Wednesday, November 26, 2008

Genealogical Mayhem


Solving Inconsistencies

All facts from previous researchers should be checked for inconsistencies and errors. Some will eventually be found, conflicting statements, events out of place or time. For example marriages when one of the couple is 7 years old or a women having children at the age of 57. People from Chicago, New Jersey, USA (maybe there is a Chicago in New Jersey?) or born in New England in the fifteen hundreds. Fixing and repairing these errors are crucial to your own credibility as a genealogical researcher. When solving these errors with facts and sources, new information and knowledge can be revealed sometimes leading to a previous unknown ancestor or occasionally developing a feeling of friendship toward your ancestor.
Some genealogical programs will find many of these errors in their lists or custom list reports.
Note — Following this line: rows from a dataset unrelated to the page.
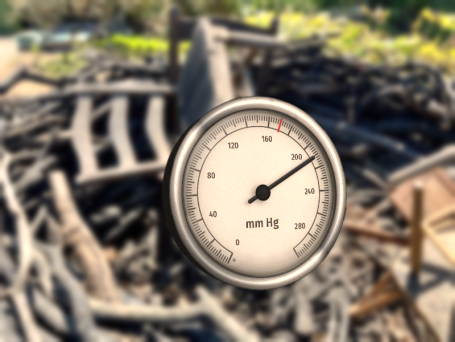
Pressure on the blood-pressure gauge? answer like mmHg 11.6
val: mmHg 210
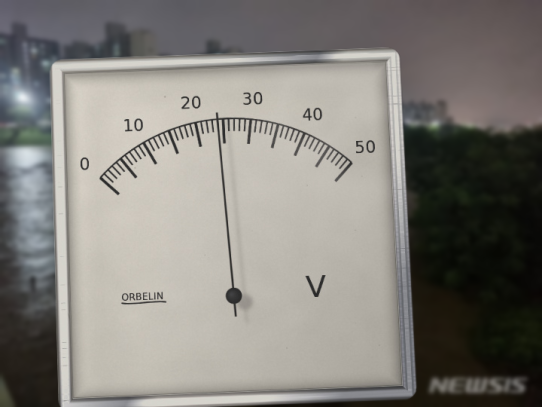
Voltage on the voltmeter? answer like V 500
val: V 24
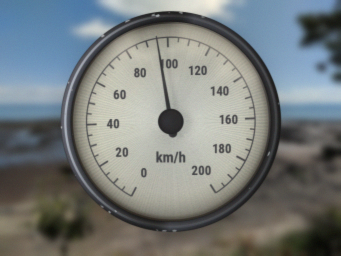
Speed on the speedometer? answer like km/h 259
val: km/h 95
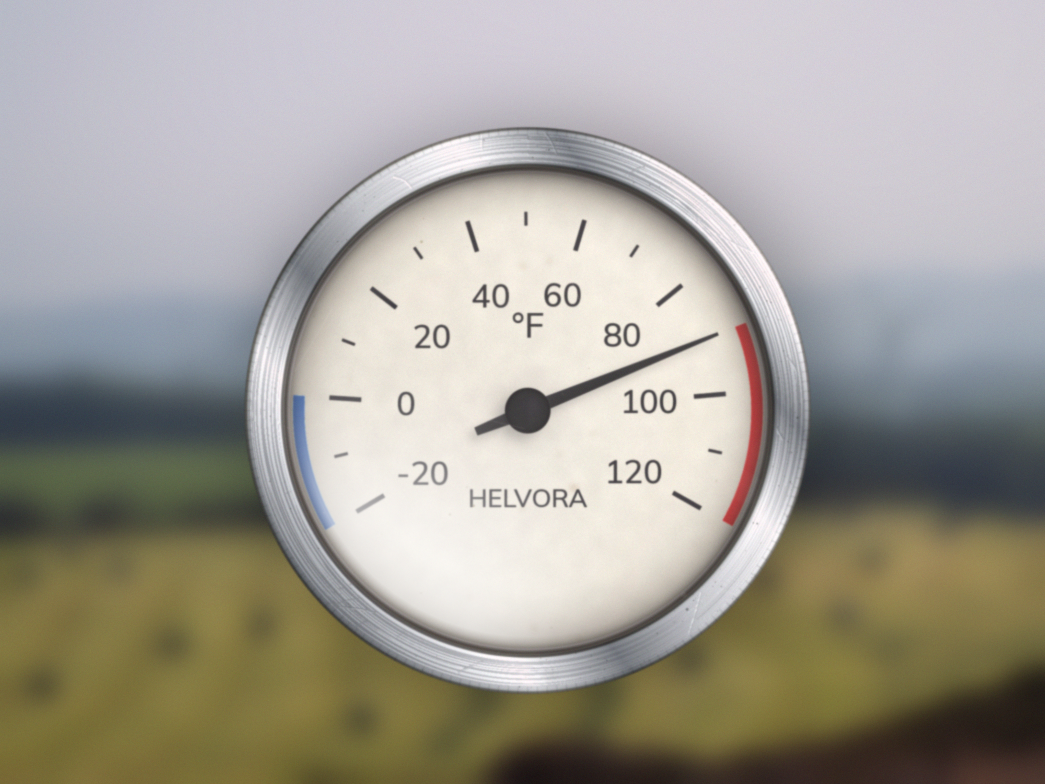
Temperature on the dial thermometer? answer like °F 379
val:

Another way is to list people by location instead of by name. Seeing all the places together can sometimes show differences in spelling or wrong counties, etc.. Go through the sources (if any?) listed by the previous researcher, don’t spend too much time because in 10 generations you have over 2000 ancestors. Work mainly on the ones that have obvious errors.

Unconvincing the Convinced

Don’t argue with your relatives, gather your facts and evidences put it on a CD and send it in the mail. Let them read it on their own. If they still don’t accept it, well, “You can lead a horse to water, but you can’t make it drink”. You might consider publishing your results on the internet, listing all your sources.

Word of the week:

Quie, Quay, Quye: A young heifer.

2 comments:

alondro said...

That's good to know how to fix a situation. Now I won't go directly to my relitave and tell them they made a mustake like my spelling. Instead I can do it the right way and present it to them indirectly.Like sending them a cd woth all the right info on it.
Thank's for the info Mr. Strand sounds like a very professional approach.

kaybee said...

Good advice. I find trying to convince my relatives that we are not descended from a certain famous person is very difficult,even if I have absolute proof.